Figures and data

Large Scale Data Integration Creates an Atlas of AML
(A) Proportion of cells (left panel) and samples (right panel) belonging to each AML subtype as defined by the ELN clinical guideline. (B) Age group and gender distribution of AML scAtlas cohort samples. (C) scVI harmonized UMAP colored by annotated cell types. (D) The expression of key hematopoietic marker genes across annotated cell types shown on a dotplot. Color scale shows mean gene expression, dot size represents the fraction of cells expressing the given gene. (E) Selected hematopoietic stem and progenitor cell (HSPC) clusters from the AML scAtlas, annotated with a curated reference of leukemia stem and progenitor cells (LSPCs). (F) Proportions of HSPC/LSC populations in each AML subtype as defined by the ELN clinical guideline. (G) Proportions of HSPC/LSC populations in each AML risk group as defined by the ELN clinical guideline.

AML scAtlas Reveals Age-Associated Heterogeneity in t(8;21) AML
(A) Clinical characteristics of the AML scAtlas t(8;21) samples, which were divided into three age groups. Gender is indicated where available. *Sample sex inferred from XIST/ChrY expression. (B) Using the AML scAtlas t(8;21) sample cells, UMAP was re-computed and shows the different cell types. (C) Bar plots of the absolute cell type numbers (left panel) and the cell type proportions (right panel) stratified by age group. The CD34 enrichment performed on several adult samples is reflected. (D) Using HSPCs and CMPs only, the pySCENIC gene regulatory network (GRN) and regulon AUC scores were calculated. Z-score normalized scores underwent hierarchical clustering to create a clustered heatmap and identify age-associated regulons. Regulons were prioritized using their regulon specificity scores (RSS).

Validation of Age-Associated Regulons in Large Bulk RNA-Seq Cohorts
(A) Using previously defined age-associated regulons, pySCENIC AUC scores (Z-score normalized) were clustered to identify samples most enriched for inferred-prenatal and inferred-postnatal origin signatures. (B) Volcano plot of differentially expressed genes when comparing the inferred-prenatal origin and inferred-postnatal origin samples.

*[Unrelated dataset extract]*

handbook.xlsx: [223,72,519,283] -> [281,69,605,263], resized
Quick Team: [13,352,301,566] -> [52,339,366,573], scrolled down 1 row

Adjusted P value threshold 0.01; log2 fold change threshold 0.5. Regulon signature associated TFs are indicated. (C) Enrichment plot of significant gene sets enriched in the inferred-prenatal origin samples. GSEA was performed on the DEGs using MSigDB databases. FDR q-value threshold <0.05. (D) Enrichment plot of drug sensitivity gene sets enriched in the inferred-prenatal samples. GSEA was performed on the DEGs, using drug response signatures from published studies of 4 widely used AML drugs. FDR q-value threshold <0.05. (E) The predicted cell type proportions estimated using AutoGeneS deconvolution, of the inferred-prenatal and inferred-postnatal origin samples were compared using T-Tests. Significant P values <0.05 (*), <0.01 (**), <0.001 (***) and <0.0001 (****) are indicated.

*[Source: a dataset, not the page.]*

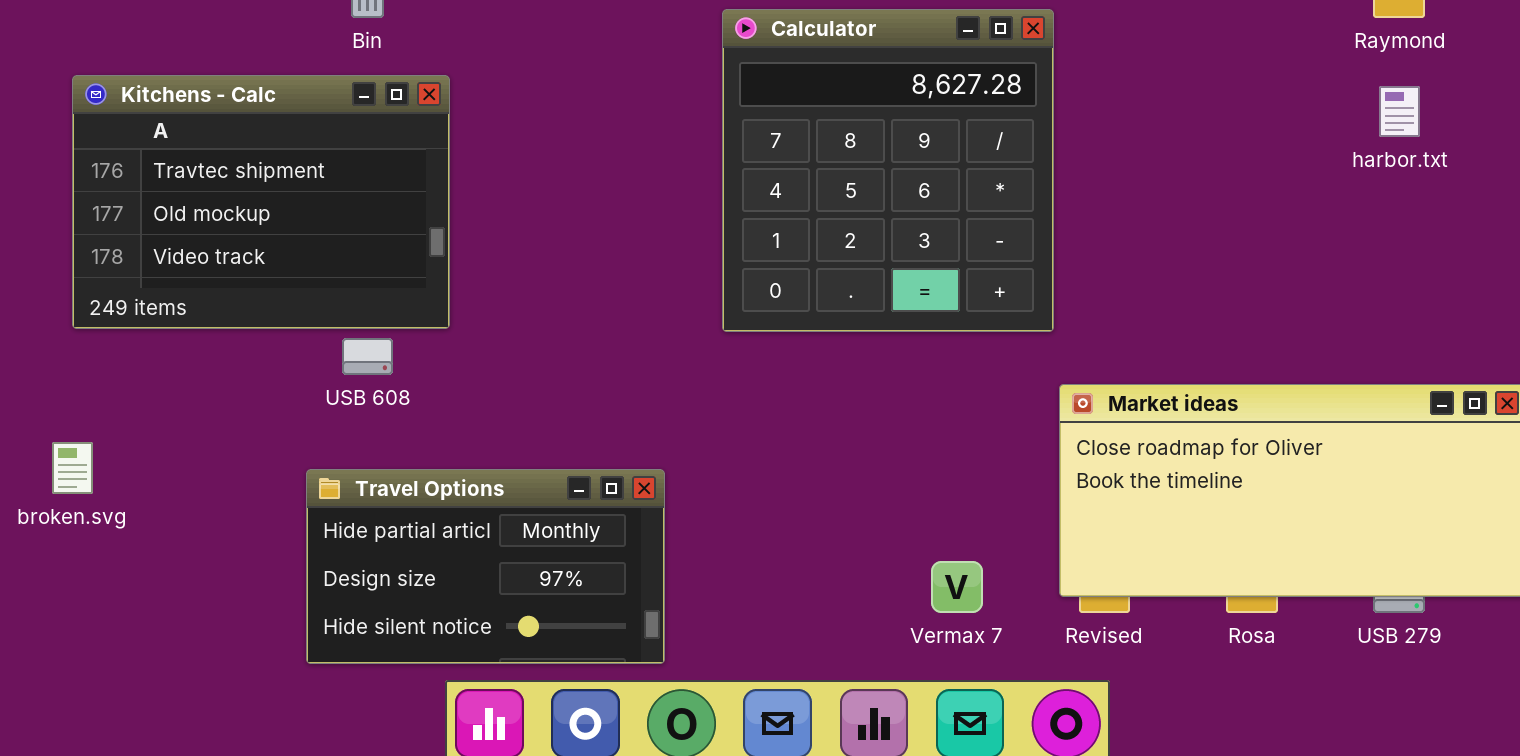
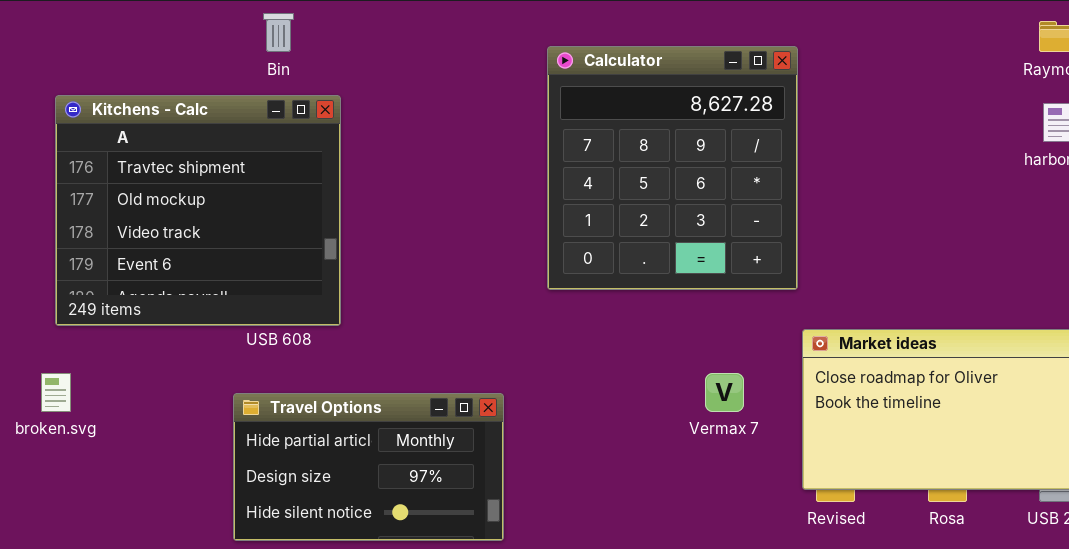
Kitchens - Calc: [72,75,450,329] -> [55,95,341,326], resized
Vermax 7: [931,561,983,613] -> [705,373,744,412], moved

Combining Multiomics Data Interrogates Age-Associated Regulons
(A) SCENIC+ eRegulon dotplot of showing correlation between scRNA-seq target gene activity (indicated by the color scale) and scATAC-seq target region accessibility (depicted by spot size). RSS identified the key activating eRegulons (+/+) between inferred-prenatal and inferred-postnatal origin disease and allows comparison of diagnosis (Dx) and relapse (Rel) time points. (B) Correlation plot of the eRegulon target genes. Clusters reflecting inferred-prenatal and inferred-postnatal origin disease at diagnosis (Dx) and relapse (Rel) reflect co-binding of eRegulon TFs. (C) Over-representation analysis of age-associated eRegulon target genes using GO Biological Processes curated gene sets. Adjusted P value threshold 0.05. (D) Principal components analysis (PCA) of the gene based eRegulon enrichment scores for the inferred-prenatal origin disease at diagnosis and relapse. PC1 axis explains variance occurring between diagnosis and relapse, where this patient underwent a lineage switch. PC2 captures variance related to hematopoietic differentiation. (E) SCENIC+ perturbation simulation shows the predicted effect of knockout of selected TFs on the previously computed PCA embedding. Arrows indicate the predicted shift in cell states relative to the initial PCA embedding.